Be aware of the signs of abuse and neglect in adult care homes, says NICE
4 September, 2020
Staff and visitors can play a vital role in the identification and prevention of abuse and neglect in care homes for adults says the National Institute for Health and Care Excellence (NICE), in a draft guideline published at the beginning of September.
In addition to mandatory training for staff, the guideline covers what abuse and neglect look like, how to recognise the warning signs and what actions to take if abuse or neglect is suspected. It also calls on health and social care practitioners to provide information about what abuse and neglect may look like to residents and their families and carers.
NICE chief executive Professor Gillian Leng said the new guideline would provide practical advice for residents, staff and anyone who spends time with adults in care homes, including family, friends or professionals who may visit.
“Every day, thousands of adults in care homes rely on the support and care of those around them; a fact that should never be taken for granted,” said Prof. Leng.
“This is an opportunity to equip residents, relatives and care professionals with the tools they need to identify neglect and abuse, and empower them with the knowledge of where they can go for help.
“It is our hope that by providing clear guidelines on the steps visitors, staff and organisations can take, we will all be better prepared to protect these residents in their time of need.”
The new guideline differentiates between residents’ physical and emotional behaviours that are possible indicators of abuse or neglect, which should lead people to look carefully at the situation, and stronger signals that should lead people to suspect abuse and take immediate action.
Recommendations suggest that a staff member or visitor should ‘consider’ abuse or neglect in situations where there may be another possible explanation for a resident’s physical or emotional state. It says individuals should look at these signs and make judgements based on what they know about how each person usually behaves.
For instance, while there can be similarities between behaviours that are a reaction to abuse or neglect and behaviours associated with dementia, autism, learning disability or acute mental distress, the possibility of abuse or neglect should always be considered as a cause of unexplained behavioural and emotional changes. Some examples of when individuals should consider abuse include if a resident:
- has lost or gained weight unintentionally;
- uncharacteristically refuses or is reluctant to engage in social interaction;
- does not have opportunities to do activities that are meaningful to them.
Circumstances are also described where people should ‘suspect’ abuse or neglect, where there is no clear alternate explanation.

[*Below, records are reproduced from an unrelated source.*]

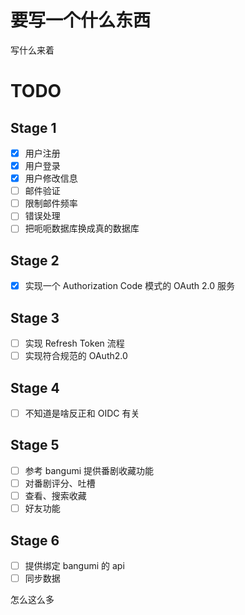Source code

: # 要写一个什么东西

写什么来着

# TODO

## Stage 1

* [X] 用户注册
* [X] 用户登录
* [X] 用户修改信息
* [ ] 邮件验证
* [ ] 限制邮件频率
* [ ] 错误处理
* [ ] 把呃呃数据库换成真的数据库

## Stage 2

* [X] 实现一个 Authorization Code 模式的 OAuth 2.0 服务

## Stage 3

* [ ] 实现 Refresh Token 流程
* [ ] 实现符合规范的 OAuth2.0

## Stage 4

* [ ] 不知道是啥反正和 OIDC 有关

## Stage 5

* [ ] 参考 bangumi 提供番剧收藏功能
* [ ] 对番剧评分、吐槽
* [ ] 查看、搜索收藏
* [ ] 好友功能

## Stage 6

* [ ] 提供绑定 bangumi 的 api
* [ ] 同步数据

怎么这么多
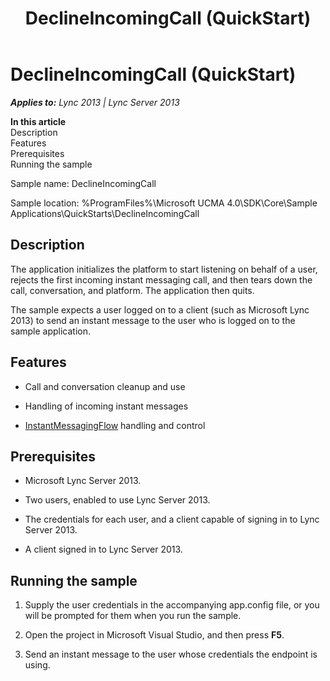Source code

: ﻿---
title: DeclineIncomingCall (QuickStart)
TOCTitle: DeclineIncomingCall (QuickStart)
ms:assetid: 72db6c20-e348-489d-bf98-160d72329a4d
ms:mtpsurl: https://msdn.microsoft.com/en-us/library/Dn454825(v=office.15)
ms:contentKeyID: 57103684
ms.date: 07/25/2014
mtps_version: v=office.15
---

# DeclineIncomingCall (QuickStart)


_**Applies to:** Lync 2013 | Lync Server 2013_

**In this article**  
Description  
Features  
Prerequisites  
Running the sample  

Sample name: DeclineIncomingCall

Sample location: %ProgramFiles%\\Microsoft UCMA 4.0\\SDK\\Core\\Sample Applications\\QuickStarts\\DeclineIncomingCall

## Description

The application initializes the platform to start listening on behalf of a user, rejects the first incoming instant messaging call, and then tears down the call, conversation, and platform. The application then quits.

The sample expects a user logged on to a client (such as Microsoft Lync 2013) to send an instant message to the user who is logged on to the sample application.

## Features

  - Call and conversation cleanup and use

  - Handling of incoming instant messages

  - [InstantMessagingFlow](https://msdn.microsoft.com/en-us/library/hh383312\(v=office.15\)) handling and control

## Prerequisites

  - Microsoft Lync Server 2013.

  - Two users, enabled to use Lync Server 2013.

  - The credentials for each user, and a client capable of signing in to Lync Server 2013.

  - A client signed in to Lync Server 2013.

## Running the sample

1.  Supply the user credentials in the accompanying app.config file, or you will be prompted for them when you run the sample.

2.  Open the project in Microsoft Visual Studio, and then press **F5**.

3.  Send an instant message to the user whose credentials the endpoint is using.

These markers should not be seen as absolute proof of abuse, but mean immediate action is needed. These include when a care home resident:
- lives in a dirty, unhygienic or smelly environment;
- is malnourished or dehydrated;
- is denied independence aids (such as hearing aids, glasses or dentures), contrary to their care and support plan.
Abuse can come in many forms, including physical, sexual, psychological and financial. In 2018/19 there were 415,050 safeguarding concerns of abuse and neglect of adults raised in England, an increase of 5.2% on the previous year.
The guideline also includes recommendations on policy, training and care home culture, to help care homes improve staff awareness of safeguarding and ensure they are willing and able to report concerns when needed.
Outlining the potential indicators of abuse on both an individual and organisational level, the guideline covers the safeguarding process people should follow, from identifying a concern through to supporting people during a safeguarding enquiry.
Encouraging multi-agency involvement in safeguarding protocols and procedures, the guideline supports targets set out in NHS England’s Long-Term plan to build stronger links and consistency between care homes, primary care networks and other bodies.
A consultation on the draft recommendations is now open, with stakeholders offered the opportunity to comment until 1 October 2020.